Tuesday, April 30, 2013

Amputee Graduates Army Air Assault School

Sergeant First Class Greg Robinson, 34, has graduated from the Army's Sabalauski Air Assault School at Fort Campbell.  The course is a physically tough 10-day package that adapts a combat soldier to rapid-assault operations out of helicopters.  At his age, that had to be difficult. 

It's even tougher when you're an amputee.

Besides the mechanics of operating in close proximity to helicopters in a combat environment, including pathfinder ops and slingloads, the candidates are required to do a daily two-mile run in under 18 minutes and an obstacle course (including a rope climb), conduct a variety of rappels and fast rope descents from fixed sites and helicopters, and finally a 12-mile forced march with combat load in under three hours.  All evolutions require wearing a 35-pound rucksack.  A successful completion of the course earns the soldier the Air Assault Badge and an open ability to operate within the 101st Airborne Division (Air Assault) stationed at Fort Campbell.
In the case of SFC Robinson, though, he had to successfully complete the requirements – unmodified or 'normed' – with his right leg having been amputated just below the knee, the result of combat action in Afghanistan in 2006 while assigned (it seems) to the 20th Engineer Brigade.  He is currently assigned as a platoon sergeant with the 101st: "It's not my job.  It's my lifestyle."  As to part of his motivation: "I have roughly 30 men in my platoon.  As a leader, I didn't want to tell my soldiers that they needed to go to air assault school, if I'm not air assault qualified."

There are soldiers who drop out of the course who are otherwise physically capable of doing it.  SFC Robinson shows that, like any demanding course of this type in the military, it is primarily a matter of determination.  At one point during the obstacle course run and again during the 12-mile march, he had to rip off his prosthesis and repair it after its piston broke down, then he straped it back on and finished in good time.  "It's not an obstacle if you don't let it slow you down."

He is also a model to so many others (Boston comes to mind, for example) who have suffered life-changing injuries.  I knew two officers on active duty back during the time of Viet Nam who were trying to stay in the Army after having lost an eye and a left hand, respectively.  The military typically has no time for people with this type of determination, despite their abilities to overcome obstacles, but there are more servicemembers who are proving the military wrong and who fortunately are given a chance to contribute still to their country.  (And whether on active duty or not, who can surpass the story of Marine Corporal Todd Love?)
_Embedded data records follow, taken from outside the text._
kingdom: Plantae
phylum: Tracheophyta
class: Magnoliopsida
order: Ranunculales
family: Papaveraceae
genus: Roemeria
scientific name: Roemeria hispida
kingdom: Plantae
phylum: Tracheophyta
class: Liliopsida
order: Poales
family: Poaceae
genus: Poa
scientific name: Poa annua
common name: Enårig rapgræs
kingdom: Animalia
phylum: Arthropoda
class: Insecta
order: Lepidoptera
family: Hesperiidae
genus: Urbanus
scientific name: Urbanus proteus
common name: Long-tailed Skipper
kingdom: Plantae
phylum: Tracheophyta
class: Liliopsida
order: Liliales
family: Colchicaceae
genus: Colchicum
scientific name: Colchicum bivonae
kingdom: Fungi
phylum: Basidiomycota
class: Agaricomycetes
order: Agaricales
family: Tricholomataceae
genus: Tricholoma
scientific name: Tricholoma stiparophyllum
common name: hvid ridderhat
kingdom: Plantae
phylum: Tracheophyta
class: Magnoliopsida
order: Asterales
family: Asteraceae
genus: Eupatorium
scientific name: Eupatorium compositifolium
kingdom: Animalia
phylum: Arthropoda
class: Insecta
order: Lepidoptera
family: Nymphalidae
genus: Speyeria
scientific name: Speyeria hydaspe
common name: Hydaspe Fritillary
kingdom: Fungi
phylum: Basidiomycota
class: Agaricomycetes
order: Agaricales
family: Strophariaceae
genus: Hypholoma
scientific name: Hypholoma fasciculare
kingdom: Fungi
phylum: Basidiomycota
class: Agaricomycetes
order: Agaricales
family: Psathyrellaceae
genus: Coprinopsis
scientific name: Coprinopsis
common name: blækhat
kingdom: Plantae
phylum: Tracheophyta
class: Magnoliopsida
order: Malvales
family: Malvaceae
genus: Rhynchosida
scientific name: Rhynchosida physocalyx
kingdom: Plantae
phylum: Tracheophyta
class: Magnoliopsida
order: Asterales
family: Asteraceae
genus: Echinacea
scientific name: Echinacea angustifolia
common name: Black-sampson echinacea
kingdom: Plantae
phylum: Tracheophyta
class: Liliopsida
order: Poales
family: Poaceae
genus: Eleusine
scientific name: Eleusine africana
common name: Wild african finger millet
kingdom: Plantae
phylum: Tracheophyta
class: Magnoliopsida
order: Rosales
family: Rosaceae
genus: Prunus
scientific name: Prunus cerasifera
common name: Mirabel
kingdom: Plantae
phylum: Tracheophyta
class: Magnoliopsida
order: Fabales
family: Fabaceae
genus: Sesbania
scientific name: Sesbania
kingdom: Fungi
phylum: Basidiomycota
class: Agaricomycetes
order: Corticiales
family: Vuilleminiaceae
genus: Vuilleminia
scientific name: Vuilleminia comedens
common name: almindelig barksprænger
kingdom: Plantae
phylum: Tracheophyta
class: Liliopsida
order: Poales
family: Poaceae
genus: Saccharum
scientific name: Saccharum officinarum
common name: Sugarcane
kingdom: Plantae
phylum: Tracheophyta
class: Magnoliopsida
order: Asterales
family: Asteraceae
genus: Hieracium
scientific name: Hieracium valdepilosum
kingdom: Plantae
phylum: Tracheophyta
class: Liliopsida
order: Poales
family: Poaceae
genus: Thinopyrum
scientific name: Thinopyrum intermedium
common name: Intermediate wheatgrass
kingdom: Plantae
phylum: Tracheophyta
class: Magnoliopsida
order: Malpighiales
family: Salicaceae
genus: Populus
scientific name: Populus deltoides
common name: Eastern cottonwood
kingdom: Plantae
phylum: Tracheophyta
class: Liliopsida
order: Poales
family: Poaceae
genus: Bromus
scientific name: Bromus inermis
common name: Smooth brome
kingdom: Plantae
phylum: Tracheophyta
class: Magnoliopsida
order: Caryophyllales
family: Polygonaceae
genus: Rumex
As for disabilities, I often go back to my love of history and remember that hard times prove the mettle of hard people.  As for aviation, examples include Georges Guynumer, top French ace during World War I who suffered from tuberculosis but insisted on continuing the fight.  Toward the end, he had to be carried to his plane, yet still managed to accumulate 53 kills.  In World War II, some greats included the famous Stuka pilot Ernst Rudel, the most decorated pilot of the Luftwaffe, who lost his left leg; Douglas Bader, top ace of the RAF, lost both legs; and Saburo Sakai, one of the top Japanese aces, was blind in his left eye. 

Congratulations, SFC Robinson, or 'BZ' as we say in the naval service.  We need more people with your determination, though I pray without your obstacle.  But obstacle or not, you're a good man.


  1. Pretty amazing. I suppose, if there was a draft again, men like him would be pastured out. But there's historical precedent for armies with leaders wearing prostheses. The French Foreign Legion of the 19th Century was said to have officers "who wore much wood," usually peg legs but sometimes even wooden hands.

  2. True. I spent about a week with my platoon doing some training in Corsica with the LE, & bumped into them again in Beirut. I remember one evening trying to diplomatically remark that all their most famous battles were ones that they lost, but this was coming from someone from the land of the Alamo.

    Their most prized relic is the wooden hand of Captain Anjou from the Battle of Camerón in 1863 in Mexico, which had similar results for the French to our Alamo. In fact, Camerón Day was celebrated last 30 April.

    I'm encouraged that with examples like SFC Robinson, our military is taking a more realistic attitude about them.